Ela comenta que cresceu a confiança na criptomoeda. “As pessoas passaram a buscar ativos que não se desvalorizam frente à inflação, o que, junto a uma maior confiança na Bitcoin, proporcionou um aumento na demanda e, consequentemente, a alta da criptomoeda”.
Oscilações no dólar
Chamaram a atenção dos investidores também as oscilações do dólar no primeiro semestre. No último mês, a moeda estadunidense havia descido para menos de 5 reais. Já acima desta barreira novamente, o dólar suscita questões sobre como os investidores brasileiros podem avaliar o momento adequado de investir na moeda. “É bastante arriscado falar do dólar, pois tem muitas variáveis envolvidas, e é bastante instável”, explica Santos. Ela comenta que a queda observada ao final do mês de junho se deve principalmente à inquietação do mercado com a taxa de juros americana.
“No final do mês passado, o diretor do Federal Reserve [banco central dos Estados Unidos] disse em um depoimento no Congresso americano que não pretende aumentar as taxas de juros ‘de forma preventiva, porque há um receio quanto a um possível início de inflação’. Muitos investidores entenderam, diante desse depoimento, que os juros americanos vão demorar para subir”, pontua a economista.
Portanto, com a impressão de que os juros nos Estados Unidos estariam baixos por um bom tempo, surgiram questões sobre o carry trade. “É importante, porém, lembrar que o carry trade só vale a pena se a taxa de juros no Brasil estiver alta”, informa Santos, e explica o que é a prática. “O carry trade é quando um investidor contrai um empréstimo em um país com juros baixos, faz o câmbio e investe em outro país onde os juros são mais altos.
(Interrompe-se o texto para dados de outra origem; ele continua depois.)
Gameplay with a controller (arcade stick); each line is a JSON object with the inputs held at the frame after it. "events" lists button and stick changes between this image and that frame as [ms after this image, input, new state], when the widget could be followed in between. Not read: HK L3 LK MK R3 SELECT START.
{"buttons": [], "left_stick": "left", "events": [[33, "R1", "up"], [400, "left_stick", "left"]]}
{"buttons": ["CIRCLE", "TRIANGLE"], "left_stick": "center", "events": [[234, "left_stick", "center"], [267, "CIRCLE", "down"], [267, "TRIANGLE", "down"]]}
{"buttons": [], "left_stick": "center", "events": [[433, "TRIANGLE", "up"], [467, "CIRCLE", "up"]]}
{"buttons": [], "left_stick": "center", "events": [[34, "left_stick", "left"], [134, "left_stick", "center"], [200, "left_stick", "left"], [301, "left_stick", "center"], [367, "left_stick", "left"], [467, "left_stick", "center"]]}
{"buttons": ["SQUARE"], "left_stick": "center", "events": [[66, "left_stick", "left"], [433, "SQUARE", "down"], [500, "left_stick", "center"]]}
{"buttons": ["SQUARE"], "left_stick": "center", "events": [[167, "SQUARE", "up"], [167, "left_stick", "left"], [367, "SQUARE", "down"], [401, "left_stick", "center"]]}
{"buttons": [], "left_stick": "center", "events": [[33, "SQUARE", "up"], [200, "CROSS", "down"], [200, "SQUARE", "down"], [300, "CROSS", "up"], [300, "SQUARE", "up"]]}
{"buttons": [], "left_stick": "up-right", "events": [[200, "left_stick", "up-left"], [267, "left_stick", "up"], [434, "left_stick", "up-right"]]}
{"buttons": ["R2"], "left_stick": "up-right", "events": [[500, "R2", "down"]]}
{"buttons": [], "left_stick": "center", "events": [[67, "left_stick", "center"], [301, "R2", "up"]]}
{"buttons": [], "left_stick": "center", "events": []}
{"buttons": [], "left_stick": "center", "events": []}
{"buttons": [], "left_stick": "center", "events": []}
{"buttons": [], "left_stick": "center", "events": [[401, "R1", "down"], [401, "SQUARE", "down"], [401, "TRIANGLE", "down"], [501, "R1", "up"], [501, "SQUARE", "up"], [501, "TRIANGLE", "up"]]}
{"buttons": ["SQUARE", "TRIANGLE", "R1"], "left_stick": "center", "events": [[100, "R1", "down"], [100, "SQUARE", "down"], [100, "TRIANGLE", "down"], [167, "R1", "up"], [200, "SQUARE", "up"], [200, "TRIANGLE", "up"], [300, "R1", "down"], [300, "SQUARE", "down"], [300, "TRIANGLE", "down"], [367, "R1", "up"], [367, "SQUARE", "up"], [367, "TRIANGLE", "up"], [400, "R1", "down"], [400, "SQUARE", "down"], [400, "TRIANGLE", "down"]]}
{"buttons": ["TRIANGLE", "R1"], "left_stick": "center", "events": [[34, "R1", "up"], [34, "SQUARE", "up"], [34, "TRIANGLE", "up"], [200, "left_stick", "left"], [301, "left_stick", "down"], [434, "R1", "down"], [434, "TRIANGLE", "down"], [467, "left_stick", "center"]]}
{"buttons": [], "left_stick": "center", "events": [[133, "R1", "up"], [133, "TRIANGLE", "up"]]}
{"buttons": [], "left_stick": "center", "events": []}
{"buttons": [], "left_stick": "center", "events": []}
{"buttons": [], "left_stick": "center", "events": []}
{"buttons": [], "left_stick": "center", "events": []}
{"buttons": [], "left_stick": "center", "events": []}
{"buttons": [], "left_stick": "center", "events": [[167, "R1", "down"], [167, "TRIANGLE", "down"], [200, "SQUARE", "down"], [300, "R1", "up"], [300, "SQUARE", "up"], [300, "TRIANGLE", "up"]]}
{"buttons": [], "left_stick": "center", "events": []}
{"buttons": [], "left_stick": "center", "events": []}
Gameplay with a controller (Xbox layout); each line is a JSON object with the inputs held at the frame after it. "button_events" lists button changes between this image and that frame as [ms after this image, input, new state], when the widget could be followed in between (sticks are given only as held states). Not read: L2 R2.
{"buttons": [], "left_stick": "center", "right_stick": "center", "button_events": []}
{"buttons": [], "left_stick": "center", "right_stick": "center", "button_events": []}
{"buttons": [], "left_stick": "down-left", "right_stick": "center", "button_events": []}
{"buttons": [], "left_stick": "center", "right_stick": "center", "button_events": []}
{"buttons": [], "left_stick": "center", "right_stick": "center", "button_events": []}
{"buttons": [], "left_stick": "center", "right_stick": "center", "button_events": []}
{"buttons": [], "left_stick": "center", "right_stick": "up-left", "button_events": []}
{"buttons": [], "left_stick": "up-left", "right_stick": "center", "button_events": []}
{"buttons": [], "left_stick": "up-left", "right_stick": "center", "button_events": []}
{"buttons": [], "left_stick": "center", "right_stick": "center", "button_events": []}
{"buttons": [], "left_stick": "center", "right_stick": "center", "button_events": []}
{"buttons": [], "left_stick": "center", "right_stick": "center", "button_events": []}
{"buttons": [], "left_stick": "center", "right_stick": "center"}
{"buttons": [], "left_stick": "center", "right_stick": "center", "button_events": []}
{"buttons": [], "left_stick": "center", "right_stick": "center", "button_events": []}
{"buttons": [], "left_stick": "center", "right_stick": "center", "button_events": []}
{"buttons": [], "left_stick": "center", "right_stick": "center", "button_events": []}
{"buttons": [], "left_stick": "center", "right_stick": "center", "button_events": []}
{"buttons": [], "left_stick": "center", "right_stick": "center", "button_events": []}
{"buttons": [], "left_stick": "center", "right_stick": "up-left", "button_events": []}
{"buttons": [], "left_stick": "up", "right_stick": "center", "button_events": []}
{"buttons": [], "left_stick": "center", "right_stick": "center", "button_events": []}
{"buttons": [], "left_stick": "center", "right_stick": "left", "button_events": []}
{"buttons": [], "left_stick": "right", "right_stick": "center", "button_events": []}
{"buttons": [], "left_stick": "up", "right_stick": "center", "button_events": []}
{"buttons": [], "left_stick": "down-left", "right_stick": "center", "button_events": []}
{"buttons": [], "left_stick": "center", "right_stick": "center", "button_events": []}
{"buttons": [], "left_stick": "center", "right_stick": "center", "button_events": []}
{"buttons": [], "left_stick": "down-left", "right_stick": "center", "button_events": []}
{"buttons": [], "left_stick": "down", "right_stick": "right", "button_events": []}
O resultado da operação é a diferença de juros entre os países (empréstimo e investimento) e o investidor ganha por essa diferença da taxa cambial da operação”, afirma. “Mas isso só compensa se os juros no Brasil estiverem altos”, reitera. Diante das oscilações, portanto, ela recomenda cautela para quem pensa em fazer aplicações que envolvam o dólar. “São muitas variáveis envolvidas, e fazer previsões sobre isso é uma das atividades mais difíceis de serem feitas”, explica.
Investimentos e pandemia: perspectivas para depois da vacinação
“A vacinação é a grande esperança para um retorno à normalidade”, afirma Angelina Santos. “O Banco Mundial prevê um crescimento de 5% no PIB (Produto Interno Bruto) mundial, caso a vacinação seja eficaz e rápida. Então, a expectativa é que, com a vacinação da população, poderá haver um impulsionamento do crescimento da economia e, consequentemente um aumento nos investimentos.”
A economista esclarece, entretanto, que com uma recuperação da economia, a previsão é de que a população foque mais em investir em negócios do que em aplicações. “A tendência é que, se a economia está bem, as pessoas investem mais em empresas, na indústria, e caem os investimentos em moedas, como bitcoin e dólar, e outras aplicações”, informa.